Comments by BARC members Deb Edinger, Jaci Edwards, Molly Haskell, and Dan Smythe indicated their skepticism. Churella tried to keep the meeting on track; he explained that BARC members needed to view the extent of the clearing so they could “discuss pros and cons.”
Other members are unhappy with him because his personal opinion about the extension is presented on the town website as a statement from BARC. Churella’s sentiments are in paragraphs such as this: “The best way to get people to love and care for trees is to get them out among the trees and experience their wonder, peace. and majesty. Completing the Bikeway Extension would enable and encourage many more people to do just that. The benefits and gains would exceed the losses.”
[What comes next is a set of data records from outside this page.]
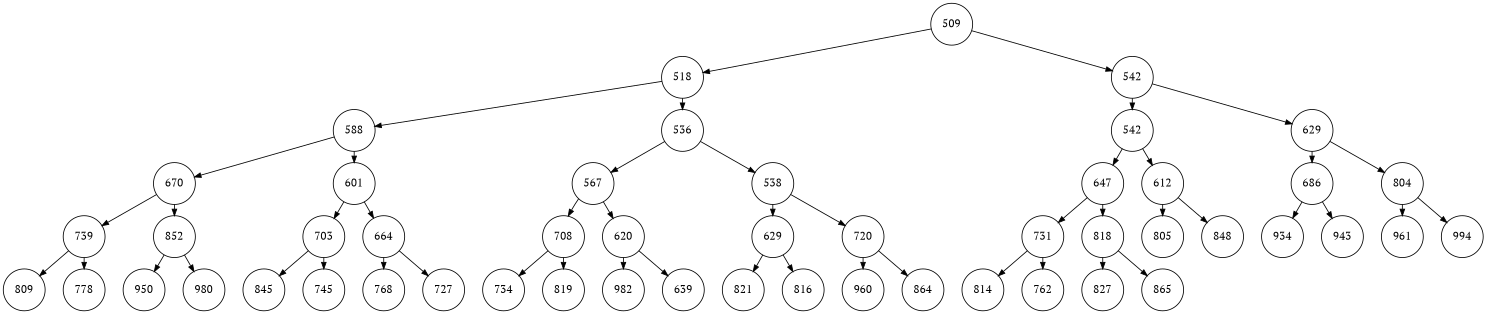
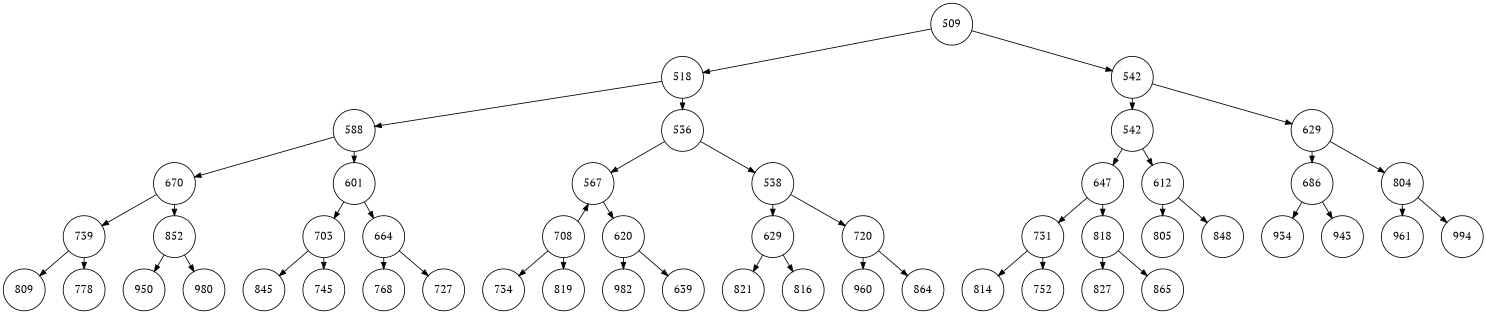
  digraph {
    fontname="PT Serif"
    nodesep=0.3
    ranksep=0.2
    node [fontname="PT Serif" shape=circle]
    edge [arrowsize=0.8 fontname="PT Serif"]
    n1 [label=509]
    n2 [label=518]
    n3 [label=542]
    n4 [label=588]
    n5 [label=536]
    n6 [label=542]
    n7 [label=629]
    n8 [label=670]
    n9 [label=601]
    n10 [label=567]
    n11 [label=538]
    n12 [label=647]
    n13 [label=612]
    n14 [label=686]
    n15 [label=804]
    n16 [label=739]
    n17 [label=852]
    n18 [label=703]
    n19 [label=664]
    n20 [label=708]
    n21 [label=620]
    n22 [label=629]
    n23 [label=720]
    n24 [label=731]
    n25 [label=818]
    n26 [label=805]
    n27 [label=848]
    n28 [label=934]
    n29 [label=943]
    n30 [label=961]
    n31 [label=994]
    n32 [label=809]
    n33 [label=778]
    n34 [label=950]
    n35 [label=980]
    n36 [label=845]
    n37 [label=745]
    n38 [label=768]
    n39 [label=727]
    n40 [label=734]
    n41 [label=819]
    n42 [label=982]
    n43 [label=639]
    n44 [label=821]
    n45 [label=816]
    n46 [label=960]
    n47 [label=864]
    n48 [label=814]
-   n49 [label=762]
+   n49 [label=752]
    n50 [label=827]
    n51 [label=865]
    n1 -> n2 [side=left]
    n1 -> n3
    n2 -> n4 [side=left]
    n2 -> n5
    n3 -> n6 [side=left]
    n3 -> n7
    n4 -> n8 [side=left]
    n4 -> n9
    n5 -> n10 [side=left]
    n5 -> n11
    n6 -> n12 [side=left]
    n6 -> n13
    n7 -> n14 [side=left]
    n7 -> n15
    n8 -> n16 [side=left]
    n8 -> n17
    n9 -> n18 [side=left]
    n9 -> n19
-   n10 -> n20 [side=left]
+   n20 -> n10 [side=left]
    n10 -> n21
    n11 -> n22 [side=left]
    n11 -> n23
    n12 -> n24 [side=left]
    n12 -> n25
    n13 -> n26 [side=left]
    n13 -> n27
    n14 -> n28 [side=left]
    n14 -> n29
    n15 -> n30 [side=left]
    n15 -> n31
    n16 -> n32 [side=left]
    n16 -> n33
    n17 -> n34 [side=left]
    n17 -> n35
    n18 -> n36 [side=left]
    n18 -> n37
    n19 -> n38 [side=left]
    n19 -> n39
    n20 -> n40 [side=left]
    n20 -> n41
    n21 -> n42 [side=left]
    n21 -> n43
    n22 -> n44 [side=left]
    n22 -> n45
    n23 -> n46 [side=left]
    n23 -> n47
    n24 -> n48 [side=left]
    n24 -> n49
    n25 -> n50 [side=left]
    n25 -> n51
  }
At the site visit, Mitchell along with Mark Bailey of the bicycle committee and Dawn Lafrance-Linden, chair of transportation, were the advocates. Lori Eggert of the Conservation Commission, an abutter, indicated her opposition. Finance Committee member Steve Steele’s only point was that currently, there is no appropriation for this project.
The trailside discussion rehashed a lot of the project’s history: the state’s requirement for asphalt instead of stone dust, the inclusion of an underpass at Route 62; the decision to wait on Railroad Avenue drainage and sidewalk improvements so they could be rolled into the state project; the details in the 100 percent design.
The trailside session – which never became contentious – also examined aesthetic and environmental issues, and philosophical questions such as: is it preferable to disrupt a neighborhood resource for increased use by others, including non-residents?
During the two-plus hours the group was gathered on the trail, cyclists repeatedly bisected the conversation. The only comments were from a rider rushing at high speed; as he sped by he smiled and chanted, “Keep the dirt.”
Mitchell pointed out that, since acquisition of the easements is required to ensure complete town ownership, the route could turn out to be inaccessible even if the extension is never realized.
Other highlights of the discussion included:
- Edwards lamented the potential loss of the tree canopy along the Reformatory Branch. Churella replied that much of the current canopy is actually from larger trees beyond the corridor route. Bailey suggested that any loss will be temporary; other growth will fill in.
- Edinger commented that additional payments to the tree mitigation fund would not immediately impact the tree population, as there is already a surplus of money because there are no areas identified for planting.
- Lafrance-Linden pointed out that the site for the extension is not a pristine area; it is a right-of-way built for a railroad to move people from place to place.
BARC is expected to continue the discussion at its next meeting, perhaps as soon as later this week.
Community forums on the bikeway extension plan are scheduled for Thursday, Sept. 29 from 7-9 p.m. and Monday, Oct. 17, from 5-7 p.m. at Town Hall.